Step 2: it is in the same plane that camera around z-axis rotates the x-axis to the x-axis of camera and head pose；Due to head pose X-axis be known quantity, be head pose spin matrix R first row R_x, to allow postrotational camera x-axis r_xAnd R_xPositioned at same Plane then needs to meet postrotational camera y-axis r_yPerpendicular to this plane；R again_yPerpendicular to postrotational camera z-axis r_z, therefore, r_y It can be by R_xAnd r_zCross product acquire: r_y=R_x×r_z；r_xIt can be by r_yAnd r_zCross product acquire: r_x=r_y×r_z；Then, camera is obtained Spin matrix R_c=[r_x,r_y,r_z]；

Step 3: the distance at standardization eyes center to image center；This step can be realized by scaling the z-axis of camera, that is, be defined One scaling matrix S=diag (1,1, d/ | | e_c| |), wherein d is standardization distance of the eyes center to image center.

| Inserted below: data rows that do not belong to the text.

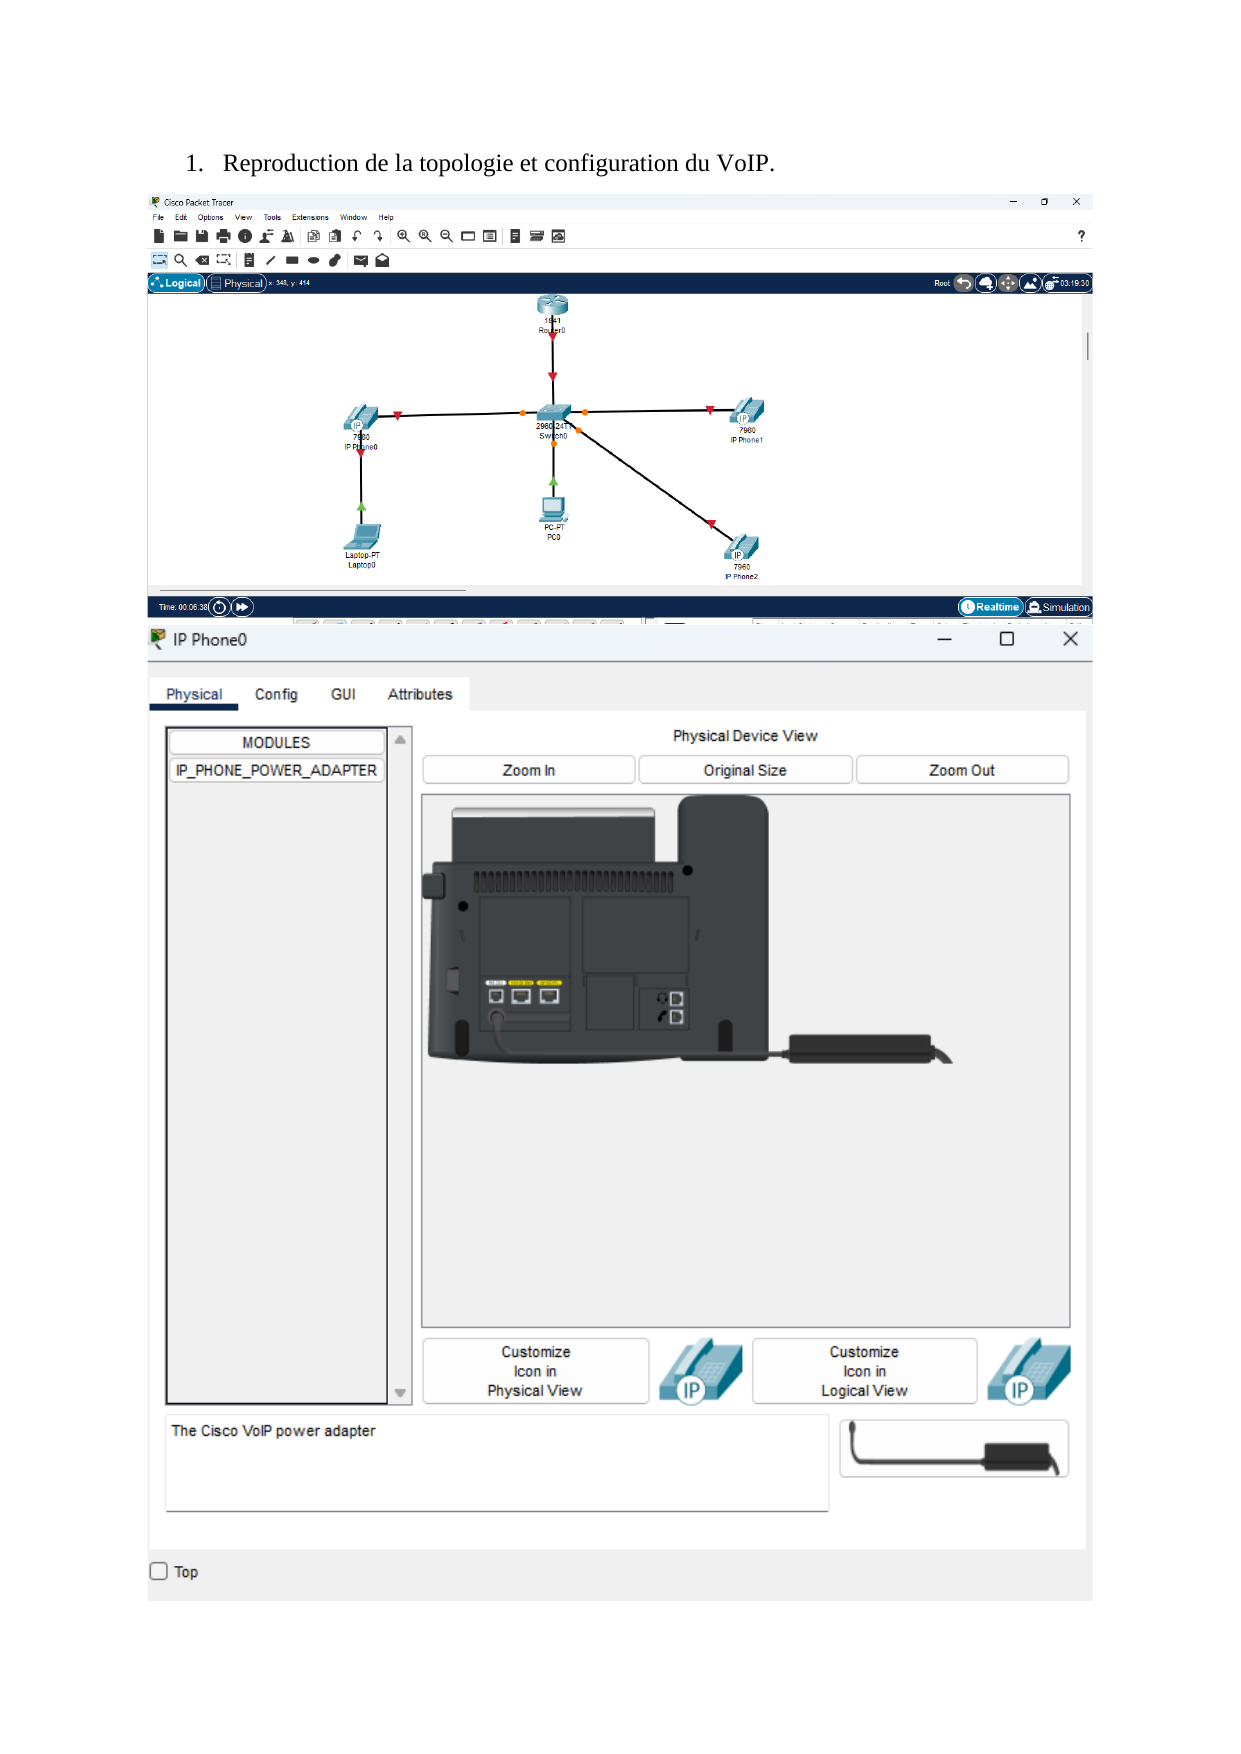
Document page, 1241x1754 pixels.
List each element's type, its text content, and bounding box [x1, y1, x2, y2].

picture [147, 194, 1093, 624]
picture [147, 625, 1093, 1601]
picture [179, 282, 188, 288]
list Reproduction de la topologie et configuration du VoIP. [185, 148, 1093, 176]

4. a kind of convolutional neural networks gaze estimation method based on attention mechanism according to claim 1, feature It is:

The attention power module of the convolutional neural networks of the attention mechanism is made of binary channels；

Upper layer is known as main channel, by CNN module composition；

Lower layer is known as mask channel, is bottom-up-top-down hourglass network.

5. a kind of convolutional neural networks gaze estimation method based on attention mechanism according to claim 4, feature It is:

For an input picture I, remember that the output of main channel is F (I), the output in mask channel is A (I), then pays attention to power module Output M (I) can be obtained according to the dot product of F (I) and A (I): M_c(I)=F_c(I)+F_c(I)·A_c(I)；

In formula: F_c(I) c-th of channel of F (I), A are indicated_c(I) c-th of channel of A (I), the point of symbol representing matrix are indicated Multiply.